Les Législatives: Zwei Jahre vor Ablauf der fünfjährigen zweiten Amtszeit von Präsident Macron im Jahr 2027 finden nach dem desaströsen Abschneiden der Regierungspartei bei den Europawahlen und dem Erfolg der Rechtsnationalen von Marine Le Pen am 30. Juni 2024 vorgezogene Neuwahlen zum Parlament statt.

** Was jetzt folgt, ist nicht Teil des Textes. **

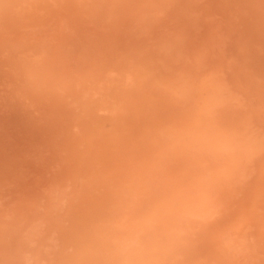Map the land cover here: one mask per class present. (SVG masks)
<instances>
[{
	"label": "bare ground",
	"instance_id": "bare-ground-1",
	"mask_svg": "<svg viewBox=\"0 0 264 264\" xmlns=\"http://www.w3.org/2000/svg\"><path fill=\"white\" fill-rule=\"evenodd\" d=\"M208 1L0 0L5 106L52 151L14 155L31 184L1 153L0 264H264L263 1Z\"/></svg>",
	"mask_w": 264,
	"mask_h": 264
},
{
	"label": "rangeland",
	"instance_id": "rangeland-1",
	"mask_svg": "<svg viewBox=\"0 0 264 264\" xmlns=\"http://www.w3.org/2000/svg\"><path fill=\"white\" fill-rule=\"evenodd\" d=\"M206 1H208V0H206ZM214 1H215V0H214ZM214 1H213V0H212V1L209 0V1H208V4H209V8L211 7L212 12L215 13V12L220 8L221 3H220L218 0H216L218 3H215L216 1H215V2H214ZM262 1H263V2H261V3H262L263 5H261V6H263V7H261V8L263 9V8H264V0H262ZM209 2H210V3H209ZM211 3H212V4L214 3V4L211 5ZM219 3H220V4H219ZM255 3H257V2L255 1ZM255 3H254V4H255ZM258 3H259V1H258ZM258 3L255 4V6H256V5H259ZM261 3H260V4H261ZM215 4H216V5L219 4V6H216V7H217V8H216V7H214ZM207 6H208V5H207ZM209 8H208V9H209ZM261 8H260V9H261ZM211 9H210V11H211ZM216 9H217V10H216ZM260 9H259V10H260ZM262 9H261V11H259V12L262 13V11H263ZM214 10H216V11H214ZM257 11H258V10H257ZM253 15H254V14H253ZM251 16H252V15H251ZM249 28H250V27H249ZM1 89H2V88H0V95H1V97L3 96L4 98L1 100V97H0V101H1L0 103H2V102L4 103V108H5L6 110L3 108L2 104H0V110L3 108V110L0 111V126H1V123H2L5 119L8 118L7 121H10L9 117H12V118H13V119L11 118V120H12L13 122L10 121V123H11V122H12L13 124H16V123H17V125H18V129L24 128V127H25L24 124H26L27 126L25 127L26 129H25V128H24V129H21V130H23V131H21V130L15 129V127H16L17 125H14V126H15V127H14L13 124H10V125H12V128H10L11 126L9 127V124H8V125H7V124H4V123L2 124V126L6 127V128L3 127L5 130L7 129L6 132H7V131H10L8 128L11 129L10 134H11V132H14V133H12V135L14 136V137L12 136V138H13L14 140L11 138V135L9 134V132H7L8 135H7L6 133H5V134H6L7 136L10 135V137H9V138H7V137L5 138V136H6V135H5V136H4V138H5L4 140H5V141H4L3 138H1V137H2V136H1L2 133L0 132V133H1V134H0V138H1V140H2V141L0 140V142H1L0 144H1V145L4 144V145L6 146L7 143H8V146H9V143H10L11 141H13L14 144H17V149H16L15 147H14V148H15V149H14L13 147H8V146H6V147L3 148V146H0V150H1L0 154L3 152L2 154L5 155V157H6V155H7V159H8L9 161H11V157L14 158V159H15V158L17 159L18 156L20 157L19 154H18L16 157H14V155L16 154V152H20V151H22V152H20V154L22 153V156H23V153L26 154V157H25L26 160H25V158H23L24 161H26V162H27V160H30V159L35 155V157H33V158H36V159L34 160V162H33V161H32L31 163H29V161L27 162L29 165L33 164V165L35 166V168H34V166L32 165L33 168H34V170H33V169L31 168V166H30V169H32V171H29V169H28L29 166H28V165H27L28 167L26 166V163H24L23 159L20 160L21 158H20V159L18 158L17 160H18V161L20 160V161H19V162L17 161V162H15V163H18V165H17V164H16V165L19 166L18 170H19V169H20V170L17 171V172L19 173V172L21 171L20 173L23 174L24 172L27 173L26 170H28V173H32V176H31V177H32L33 179H34L35 177L37 178L38 176L41 177L42 171L44 170L45 165H46V162H47L48 160H47V161H44V160H43V162H42V159H40L39 156L41 157L42 154H43V156H45V155H47V152H48V155H51V154H49V152L51 151V150H49L50 148H47V147L50 145V143H49V141H47V142L45 141V140H50V139L48 138V136H47L48 134L45 135L46 132L41 131V132H43V133H42L43 135H41V133H38V132H37V131H39L38 129L40 128L39 125H42V123H40V124L38 125L39 122L37 123L36 120H35V121L32 120V122L34 121V122H33L34 124H33L31 121H30L31 123L28 122V123H30V124H27V123H25V122L22 123L23 120H22V122H21L20 119H19V117H20L21 114L17 116V112H15V116L13 117V116H12V115H13V113H12L13 110L11 109V110H12V111H11V110L9 109V107L6 105L7 108L9 109V110H8V109L6 108V106H5V104L8 103V100H6L7 97H5V96H6V95L8 96V94L10 93L11 90H9L8 88H7V89H3V90H1ZM9 96H10V95H9ZM9 96H8V97H9ZM5 100H6V101H5ZM11 101L13 102L12 98H11L10 101H9V102H10V105H11ZM5 102H6V103H5ZM17 104H19V103H17ZM8 105H9V103H8ZM12 105H14V104H12ZM1 107H2V108H1ZM3 111H5L6 114H7L8 111H11V113L8 112L7 115H10V114H12V115L7 116L6 114H3ZM1 113H2V114H1ZM19 113H20V112H19ZM3 116H4V117H3ZM16 116H17V117H16ZM2 118H3L4 120H1ZM14 118H15V119L18 118L17 121H16ZM20 118H21V117H20ZM22 119H23V117H22ZM14 120H15V121H14ZM19 121L21 122L22 126L19 125V124H20ZM35 123H37V124L35 125ZM47 124H49V123H47ZM47 124H46V125L43 124V125H45V126L42 127V128H44V129H42V130H45V129L48 127ZM34 125H35V127H34ZM53 125H54V124H51V125L49 124V127H50V126H53ZM55 125H57V124H55ZM2 126H1V127H2ZM37 126H38V127H37ZM20 127H21V128H20ZM27 127H29V129H28ZM32 127H33V128H32ZM49 127H48V128H49ZM53 127H54L53 129H54V131H55V129H57L58 126H53ZM55 127H56V128H55ZM3 128H2V129H3ZM16 128H17V127H16ZM31 128H32V129H31ZM37 128H38V129H37ZM48 128H47V129H48ZM51 128H52V127H50V130H52L51 132L53 133V129H51ZM4 129H3V130H4ZM14 129H15L16 131H15ZM30 129H31V130H30ZM33 129H34V130H37V131L35 132ZM5 130H4V132H5ZM13 130H14V131H13ZM17 130H18V132H17ZM25 130H27V131H29V132H27V131H25ZM50 130L48 129L47 131L50 132ZM0 131H1V128H0ZM24 132H25V134H24ZM32 132H33V134H32ZM34 132H35V134H34ZM39 132H40V131H39ZM15 133H16V134H15ZM44 133H45V134H44ZM52 133H49V134H52ZM21 134H22V135H21ZM26 134H28V135H26ZM36 134H37V136H36ZM38 134L42 136V139H41V136L39 137L40 139L38 138V136H39ZM29 135H30V136H29ZM44 135H45V137H44ZM34 136L37 137V139H35V140H38V143H36V144H38V145H39V144H42V147H41L40 145H39V146L41 147L42 150H43V149L45 150V151L43 150L42 154L39 153L40 155H38V156H36V154H38V152H39L38 150H39L40 148H38V150H37V149L35 148V145H36L35 142H34V143H31V140H32V141L34 140V138H33ZM30 137H31V138H30ZM10 138H11V141L9 142ZM28 139H31V140H29V141H30V144H29ZM7 140H8V142H6ZM39 140H41L40 143H39ZM42 140H43V142L45 141L44 143H48V144H44V143L42 142ZM15 141H16V143H15ZM3 142H4V143H3ZM13 142H12V144H13ZM2 143H3V144H2ZM12 144H10V146H14V144H13V145H12ZM31 144H32V145H31ZM34 144H35V145H34ZM26 145H27L28 147L30 146L31 149H30V148H27ZM45 145H46V146H45ZM20 146H21V147H20ZM22 146H24V147L26 148V151H28V150L31 151V150H32V151H31L32 154H30V157H29L30 159H28V157H27V152L25 151V148H23ZM39 146H38V147H39ZM43 146H45L47 149H46L45 147H43ZM19 147L21 148V150H19ZM36 147H37V146H36ZM6 148H8V149H9V148H13V149H11V150L9 149L8 152H7V151H6ZM32 148L35 149V152H36V151H38V152H37L36 154H34L35 152H34V150H33ZM41 149H40V150H41ZM2 150H3V151H2ZM14 150H15V151H14ZM46 150H47V152H46ZM4 151H5L6 153H4ZM9 151H11V153H14V152H15V153H14V154H11ZM13 151H14V152H13ZM24 151H25V152H24ZM30 151H29V152H30ZM29 152H28V154H29ZM31 152H30V153H31ZM40 152H41V151H40ZM45 152H46V153H45ZM7 153H9L10 155L7 154ZM44 153H45V154H44ZM51 153H52V151H51ZM2 154H1V158H2V156H3ZM11 155H12V156H11ZM31 155H32V156H31ZM8 156H9V157H8ZM10 156H11V157H10ZM22 156H21V157H22ZM28 156H29V155H28ZM43 156H42V157H43ZM23 157H24V156H23ZM48 157H49V156L45 157V159H47ZM3 158H4V156H3ZM33 158H32V160H33ZM37 158H38V159H37ZM5 159H6V158H4V159H0V160H1V162H2V161H4ZM12 160H13V159H12ZM9 161H4L3 164H5V162H9ZM15 161H16V160H15ZM22 161H23V162H22ZM30 161H31V160H30ZM1 162H0V166H2ZM20 162L24 163L25 166H26L27 168H25V166H23V167L25 168L24 170H23L22 168H20V166L23 165V164H20ZM7 164H8V163H7ZM19 164H20V165H19ZM38 167H40V168L38 169ZM42 167H43V170L40 171V170L42 169ZM15 168L17 169L16 166H15ZM22 170H23L24 172H23ZM34 171L37 173L36 175H38L39 172H40L41 174H39L38 176H36V175L34 174V173H35ZM37 171H39V172H37ZM33 172H34V173H33ZM8 173H9V172H8ZM8 173H6L8 176L5 175V174H1V177H4V178H5V177H8V178H9V176L11 177V175L8 174ZM20 173H19V174H20ZM25 173H24V174H25ZM19 174H18V175H19ZM4 175H5V176H4ZM30 175H31V174H30ZM34 175H35V176H34ZM25 176H26V179L29 180V178H28L29 175H26V174H25ZM1 177H0V178H1ZM31 177H30V178H31ZM4 178H3V179H4ZM32 178H31V179H32ZM36 178H35V179H36ZM31 179L29 180V181H30V184H31V182H32ZM37 179H38V178H37ZM0 180H1V179H0ZM27 180L25 181V184H26ZM39 180H40V178H39ZM1 181H2V180H1ZM30 184L27 183L28 186H30ZM43 185H44V184H43ZM43 185H36V186H34L35 190L32 189V190H33L32 192H35V191L40 192V190L38 191V189H40V188L42 189ZM23 186H24V187H23ZM25 186H26V185H22V187H21L20 189H18V191L20 190L22 194L25 193V194L29 195L27 191L31 190V188L29 189L28 186H27V187H25ZM41 186H42V187H41ZM38 187H39V188H38ZM23 188H25L26 190L24 191ZM22 190H23V191H22ZM21 193L19 194V195L21 196V198H22L23 196H27V195H25V194H24V195H21ZM35 193H36V192H35Z\"/></svg>",
	"mask_w": 264,
	"mask_h": 264
}]
</instances>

Noch am Wahlabend 9. Juni hatte Emmanuel Macron der Forderung des Rassemblement National nachgegeben, das Parlament (assemblée nationale) aufgelöst und so den Weg dafür frei gemacht. Ein etwaiger zweiter Wahlgang ist für den 7. Juli 2024 anberaumt.

Eigentlich wären die nächsten Parlamentswahlen erst 2027 fällig geworden. Anders als in Deutschland, wo die Wahl zum Bundestag auch die Kanzlerfrage entscheidet, bestimmen die Législatives in Frankreich nur die Zusammensetzung der Nationalversammlung.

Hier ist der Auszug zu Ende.